▶ **JOB**: Convert the listing below into a Markdown table with the columns Row and Text, giving each nonblank line its own numbered row. Leave the pictures out of the table.

▶ **GIVEN DATA**:
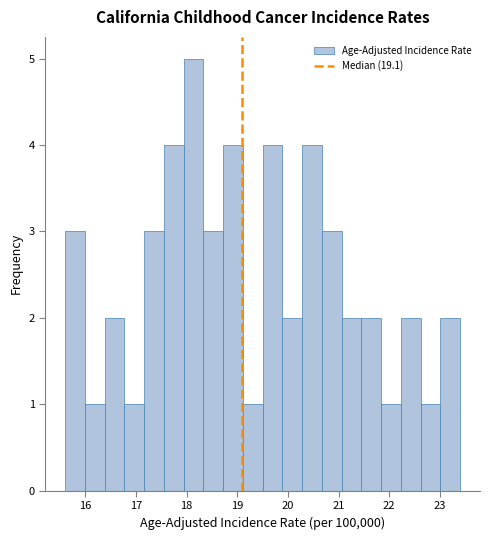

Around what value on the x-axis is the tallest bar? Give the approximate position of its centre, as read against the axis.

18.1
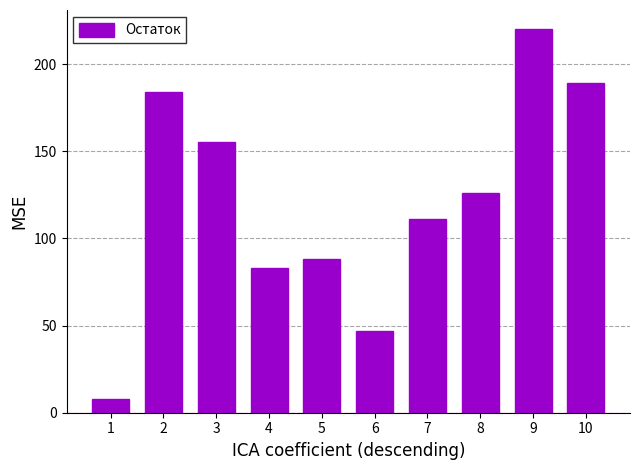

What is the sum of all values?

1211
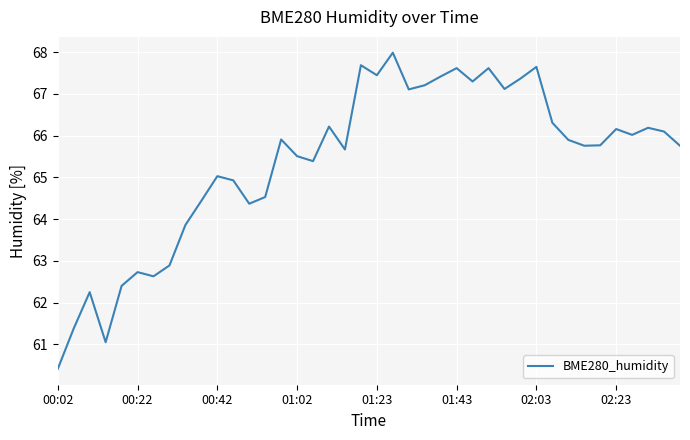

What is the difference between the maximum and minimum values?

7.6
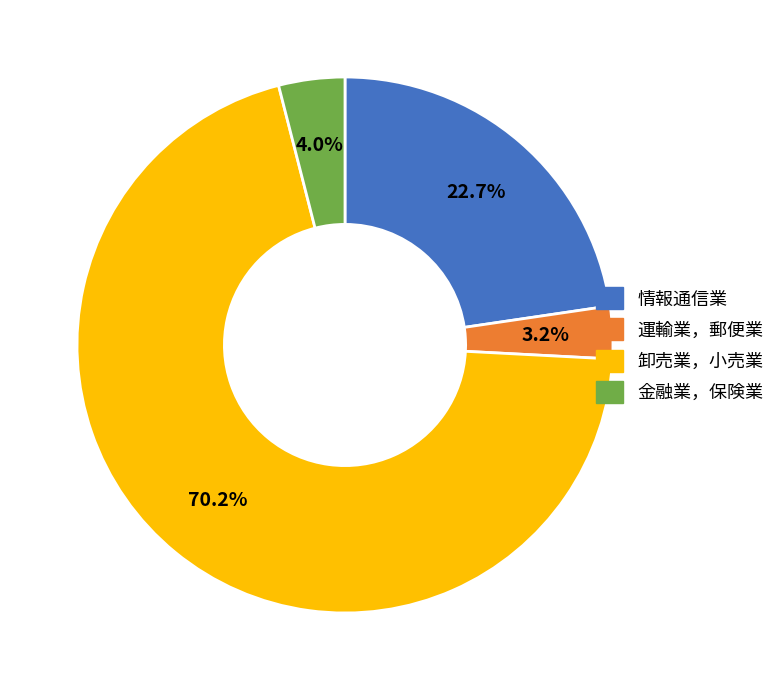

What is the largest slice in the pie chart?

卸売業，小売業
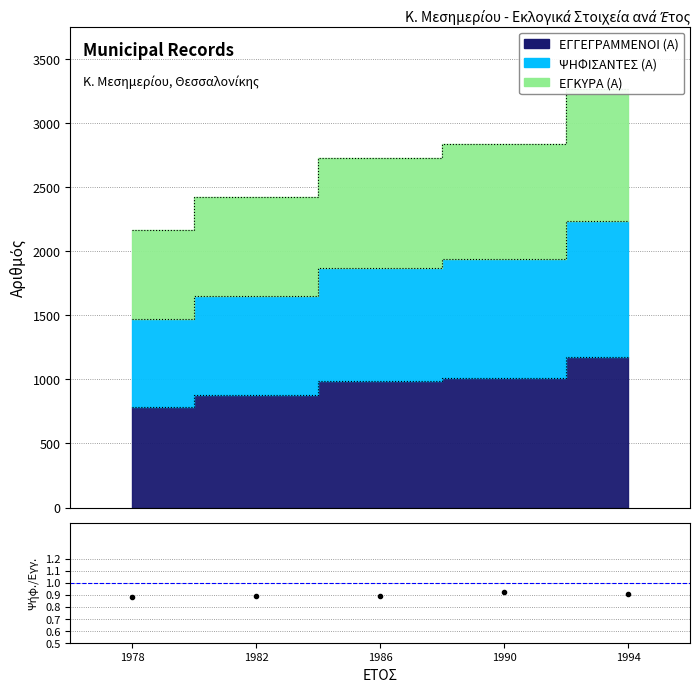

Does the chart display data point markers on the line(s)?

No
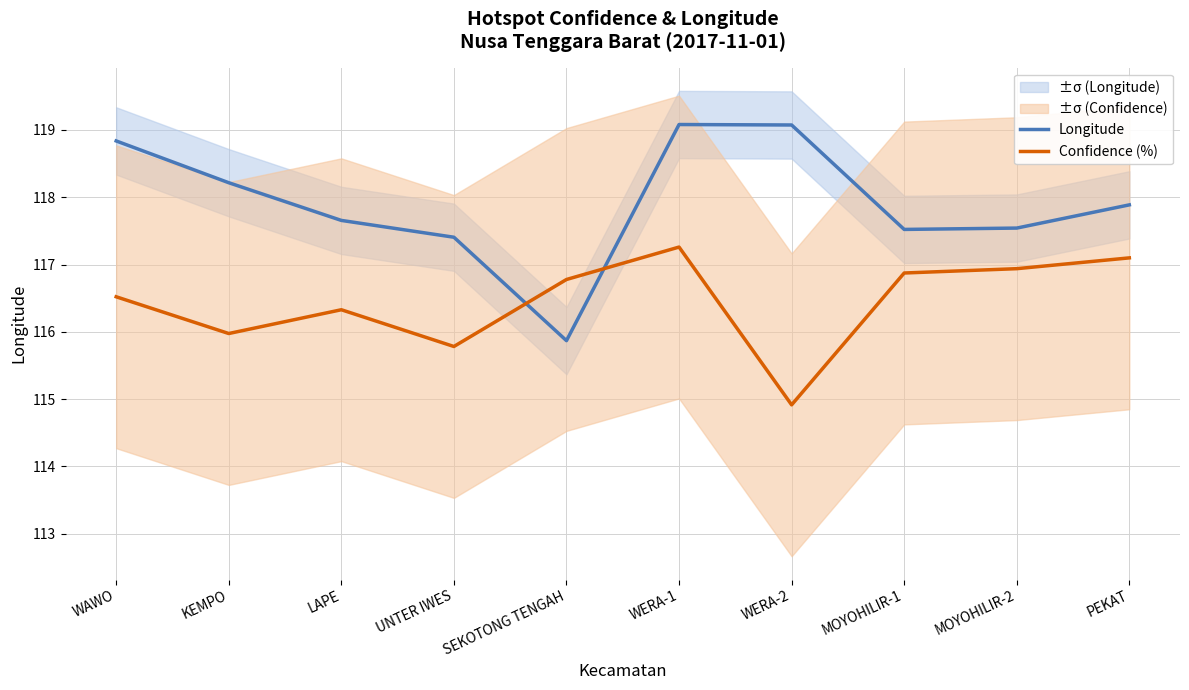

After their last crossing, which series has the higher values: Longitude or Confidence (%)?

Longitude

▶ **RESULT**:
| Row | Text |
|---|---|
| 1 | Around what value on the x-axis is the tallest bar? Give the approximate position of its centre, as read against the axis. |
| 2 | 18.1 |
| 3 | What is the sum of all values? |
| 4 | 1211 |
| 5 | What is the difference between the maximum and minimum values? |
| 6 | 7.6 |
| 7 | What is the largest slice in the pie chart? |
| 8 | 卸売業，小売業 |
| 9 | Does the chart display data point markers on the line(s)? |
| 10 | No |
| 11 | After their last crossing, which series has the higher values: Longitude or Confidence (%)? |
| 12 | Longitude |